C’erano una volta i signori del lusso Made in Italy. Ora comanda lo straniero

Vince chi mantiene i nervi saldi, obbligazioni pronte alla carica

Alla fine una delle poche maison italiane a mantenere la propria indipendenza è stata la Ermenegildo Zegna. È sbarcata a Wall Street a dicembre 2021 con il supporto della Investindustrial di Andrea Bonomi e nei primi nove mesi dell’anno scorso ha praticamente raggiunto lo stesso fatturato del 2022 (1,33 miliardi contro 1,5 miliardi). Ma Zegna con Ferragamo è una mosca bianca nell’ambito del fashion & luxury italiano, per la maggior parte è in mani estere.

A recitare la parte del leone è la Francia con i due colossi Lvmh e Kering che sono i proprietari di marchi storici del made in Italy. Il gruppo di Louis Vuitton e di Moët & Chandon, guidato da Bernard Arnault, ha fatto incetta di boutique del lusso grandi e piccole di casa nostra. Dai nomi altisonanti come Bulgari, Fendi, Emilio Pucci e Loro Piana si va a quelli più di nicchia come Acqua di Parma e Berluti nonché la Pasticceria Cova di Via Montenapoleone. In più il 10% di Tod’s. Una multinazionale talmente imponente da non restare indifferente alle realtà emergenti come Off-White di cui possiede il 60% e come Etro, controllata indirettamente dalla famiglia Arnault tramite il fondo di private equity L.Catterton.

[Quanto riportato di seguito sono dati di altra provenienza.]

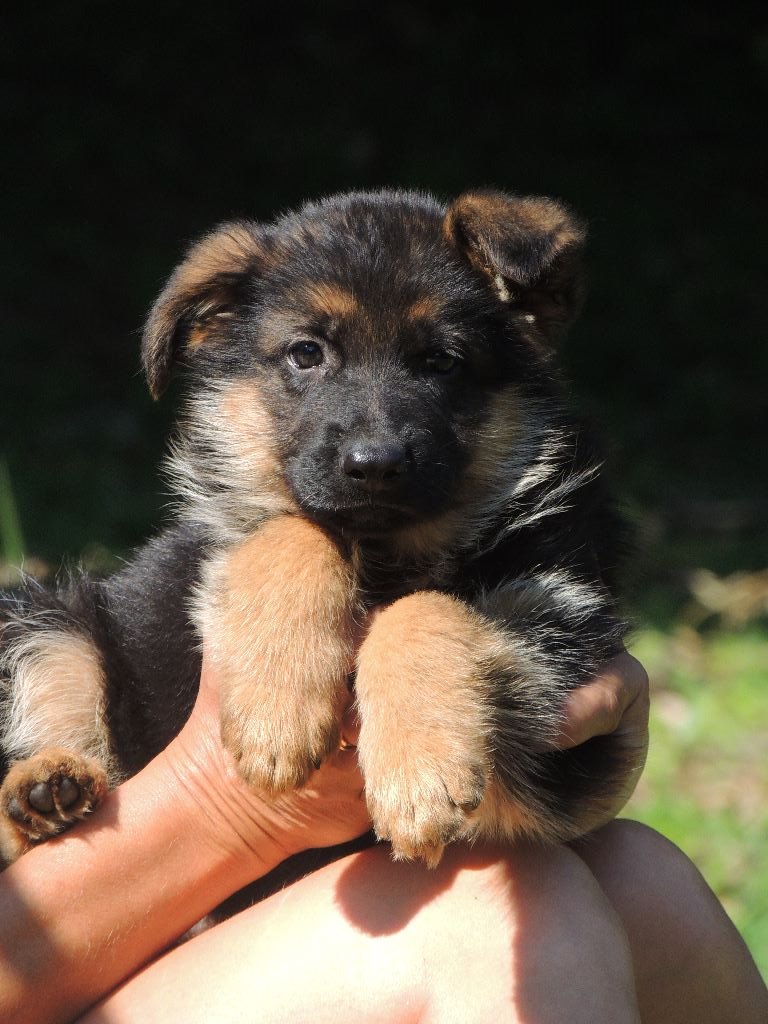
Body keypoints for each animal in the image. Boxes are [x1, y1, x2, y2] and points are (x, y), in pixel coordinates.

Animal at [0, 190, 643, 864]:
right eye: (306, 353)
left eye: (442, 361)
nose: (375, 464)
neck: (382, 550)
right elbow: (295, 533)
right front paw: (277, 712)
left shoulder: (561, 633)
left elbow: (428, 607)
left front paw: (420, 770)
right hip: (56, 620)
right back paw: (44, 788)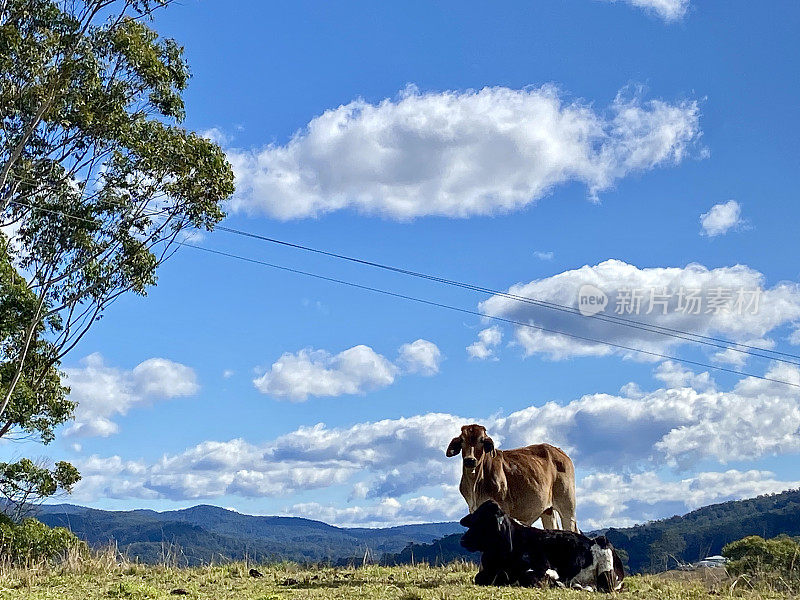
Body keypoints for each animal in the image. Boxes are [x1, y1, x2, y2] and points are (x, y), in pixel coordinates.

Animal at [446, 424, 580, 532]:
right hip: (547, 510)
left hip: (568, 506)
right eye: (462, 440)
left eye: (482, 440)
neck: (475, 483)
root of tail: (560, 452)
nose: (470, 460)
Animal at [460, 502, 620, 592]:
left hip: (607, 571)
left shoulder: (543, 568)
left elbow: (530, 577)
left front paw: (555, 582)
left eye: (484, 521)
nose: (463, 540)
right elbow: (478, 578)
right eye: (473, 518)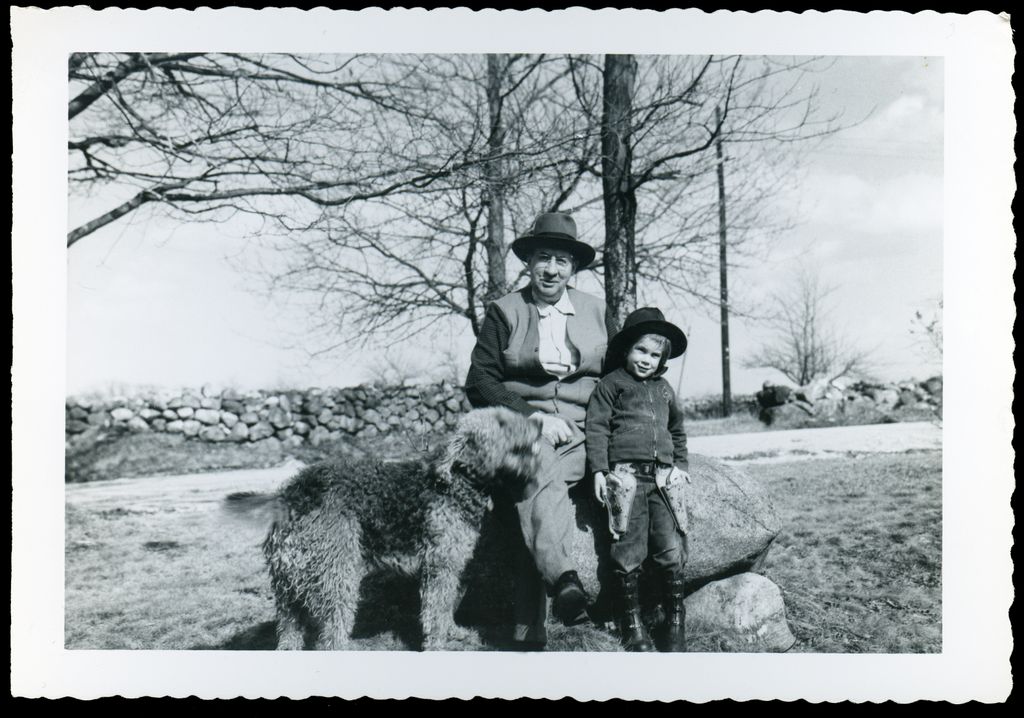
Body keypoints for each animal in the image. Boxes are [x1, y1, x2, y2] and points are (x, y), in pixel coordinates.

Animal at [227, 409, 540, 651]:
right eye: (501, 422)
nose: (538, 423)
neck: (459, 480)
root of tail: (292, 494)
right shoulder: (440, 566)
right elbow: (436, 612)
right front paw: (438, 644)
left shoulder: (451, 567)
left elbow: (448, 606)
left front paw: (453, 632)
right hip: (336, 581)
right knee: (331, 637)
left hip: (287, 591)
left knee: (289, 635)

Lo stesso discorso si può fare per la Kering diretta da François-Henri Pinault. In poco meno di un trentennio ha accumulato brand come Gucci, Bottega Veneta, Brioni, Pomellato e Richard Ginori. La scorsa estate ha poi messo a segno un altro colpo acquistando il 30% di Valentino dal fondo del Qatar Mayhoola. La spiegazione è semplice se si guardano i numeri: la Francia è il secondo Paese per investimenti in Italia dopo gli Stati Uniti. E, analogamente, non è un caso che gli Usa siano presenti nel lusso made in Italy con la conglomerata Tapestry-Capri Holdings che controlla Versace e punta a contrastare i due giganti francesi, con Bacardi proprietario di Martini & Rossi, con Haworth che detiene Poltrona Frau. Non mancano gli svizzeri di Richemont che hanno in portafoglio marchi come Buccellati, Officine Panerai e Serapian.

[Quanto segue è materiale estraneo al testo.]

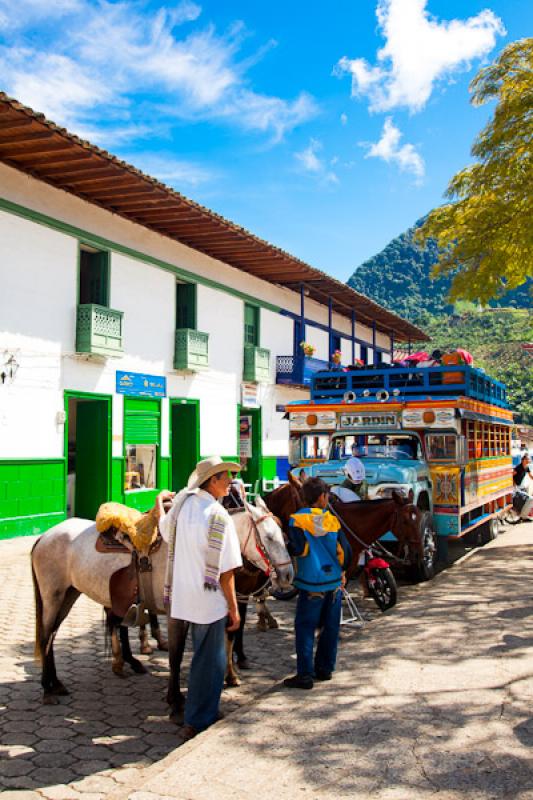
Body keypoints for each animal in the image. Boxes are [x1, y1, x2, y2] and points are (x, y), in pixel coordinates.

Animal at [31, 496, 294, 704]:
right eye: (269, 537)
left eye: (283, 533)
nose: (288, 575)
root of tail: (45, 536)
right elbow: (177, 653)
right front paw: (176, 699)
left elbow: (224, 639)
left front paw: (230, 676)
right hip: (53, 596)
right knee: (46, 635)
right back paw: (48, 689)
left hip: (70, 594)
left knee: (54, 634)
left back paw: (60, 682)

Infine, ci sono anche le tigri asiatiche: Coccinelle, dal 2012 è in mano al colosso coreano E-Land, lo stesso aveva rilevato Mandarina Duck in un periodo di difficoltà. Krizia, storico marchio della moda made in Italy, nel 2014 è finita sotto il controllo della cinese Shenzhen Marisfrolg Fashion, mentre nel 2021 Fosun ha acquistato le calzature Sergio Rossi per 60 milioni.

In quest’ultimo caso, le cifre sono importanti, perché la maggior parte di queste operazioni raramente ha superato un controvalore di un miliardo di euro. E in molti casi le dichiarazioni dei fondatori che passano la mano sembrano fotocopiate: «Era arrivato il momento di crescere, ma non c’era nuova finanza a disposizione e così abbiamo venduto». In un Paese nel quale oltre il 90% delle aziende rientra nella categoria microimprese anche la moda e il lusso non fanno eccezione alla regola.

Tranne i grandi nomi gli altri sopra elencati erano spesso piccole realtà se confrontate con le dimensioni del mercato globale e, dunque, necessitavano di capitali per espandere un’attività che ha sempre bisogno di manodopera e risorse finanziarie per il salto dimensionale. O per restare competitive se già grandi. Aggiungiamo la scarsa dimestichezza alle aggregazioni di filiera delle aziende a controllo familiare e il gioco è fatto. Come dichiarò Santo Versace in un’intervista: «Quando mio fratello Gianni fu assassinato avevamo un accordo con Gucci che, se fosse stato portato a termine, avrebbe impedito la nascita di Kering».